Sunstein's frequent use of the "marketplace of ideas" metaphor refers to concepts pertaining our cultural inheritance from Greek Stoicism: the civilizatory power of rational communication, which shapes savage human beings into civilized persons, in the political arena as well in the marketplace. However, this reference was not hinted at in the book. When introduced to ancient Rome by Panaetius, these ideas engendered the Western ideas of free speech and due process, as well as our ways to deal with the vices which can poison free will in business dealings. It was out of Stoic influence that Romans spoke of error (when substantial and excusable) as something voiding a contract. Error (and rumors are a repetition of errors) is different from "dolus", the intentional misleading of others into error.
The systematic and intentional kindling of existing rumors in the marketplace, or inception of new ones, is called manipulation. Sunstein diagnoses the problem he deals with as rumors. I believe his diagnosis is lacking: his problem is actually manipulation. Thus, he does not anwer the question whether it would be a better solution to fight intentional manipulation, instead of curbing the sometimes, and somewhat, innocent propagation of rumors.

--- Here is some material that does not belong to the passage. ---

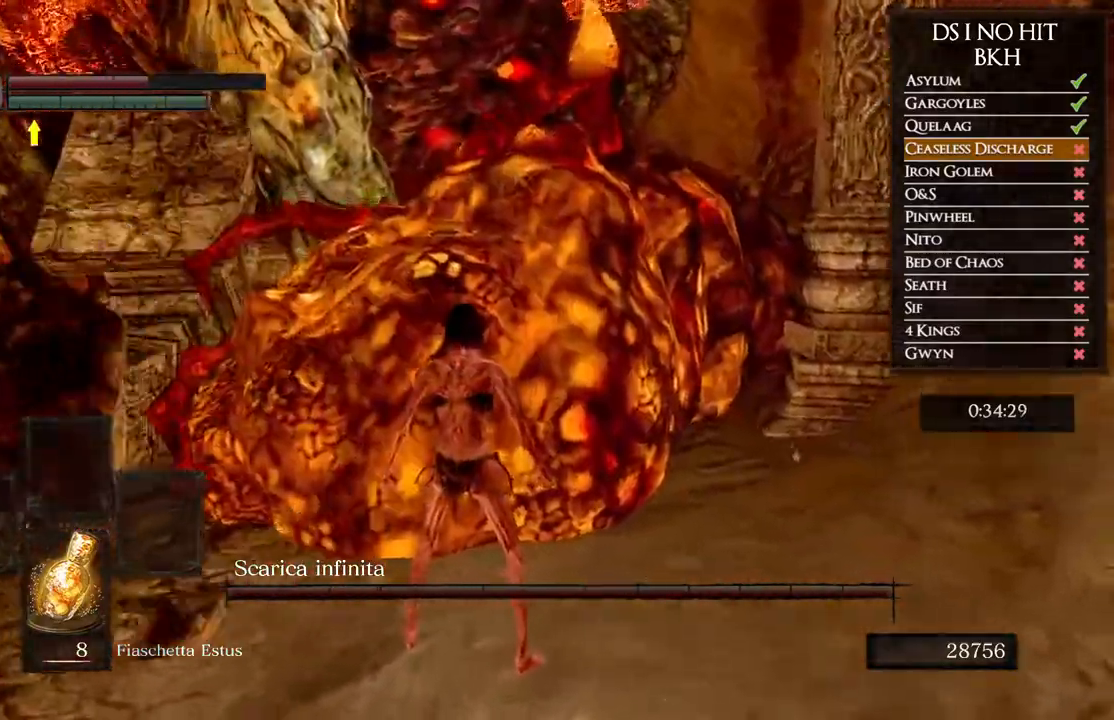
{"buttons": [], "left_stick": "center", "right_stick": "center", "events": [[300, "right_stick", "up"], [433, "right_stick", "center"]]}
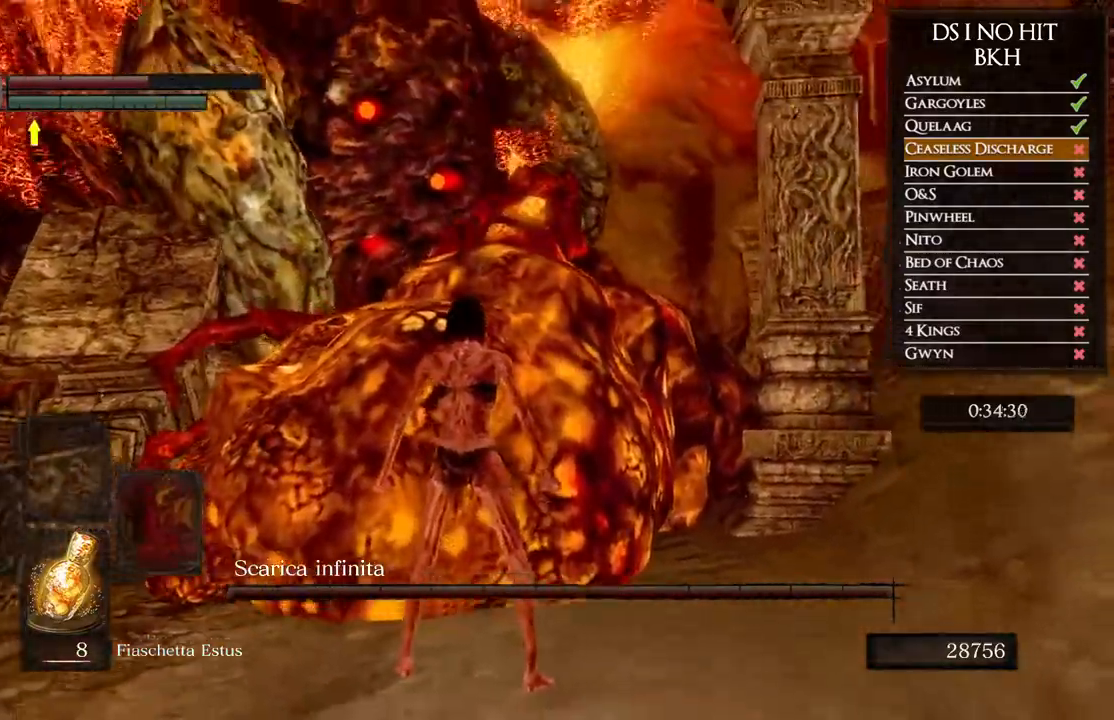
{"buttons": [], "left_stick": "center", "right_stick": "center", "events": []}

This is not Sunstein's fault: he wrote the book he wanted to write (which is a very good one), not the one I'd wish to have read. It is about rumors, not about manipulation. I liked reading it, but I'm still wanting a more comprehensive treatment of the subject.
For me, this was a useful book because I haven't quite been able to figure out for myself what has gone so wrong with our national discourse these days. I was inclined, frankly, to blame it on malevolent forces--especially forces I disagree with. But Sunstein shows that the stakes are much higher than that. It isn't just that some people are deluded and some people lie; it's that we find ourselves in a situation in which all of us are permitted to gravitate to messages that reinforce our assumptions. To some degree, we could always do that. But it's become very easy to do these days. A difference in degree has become a difference in kind.
It doesn't help matters, either, that the least reasonable among us are the most drawn to our new ways of communicating. If you doubt that, read the comments that newspapers post after many news stories. So many of the posts are contemptuous remarks aimed more at cutting off dialogue than genuine contributions to a conversation.
That problem is magnified in ways that Sunstein traces very well in this book. I'm still horrified by liars and rumor mongers. But it helps (a little) to know what has given them such influence nowadays.
I would also say that the book could have been much shorter, there were new ideas in the first half of the book, but he kept repeating himself in the second part of the book.
Hoped for more depth into different angles about the topic.
Some solutions to solve it wouldve been good to add as well
Pros:
* The information in this book can be covered by the reader in 1-2 hours
* Clearly and succinctly covers common problems of group decision making
1. Information Cascades (p 21-8)
2. Conformity Cascades (p 28-32)
3. Group Polarization (p 32-42)
Cons:
* This book is only 88 pages; the second half is largely forgettable
* His coverage of Biases (p 42-57) is disappointing
* His tentatively proposed solutions are insightful, but still very much a work in progress
I think Nudge is a better book - if for nothing else because you also get Thaler's input - but similarly Nudge is largely worthy of skim reading after the first half (actually after 100 pages). I think Sunstein is a very bright guy with tremendous insight. I just wish that instead of putting out so many different books he would put out fewer books that are more comprehensive.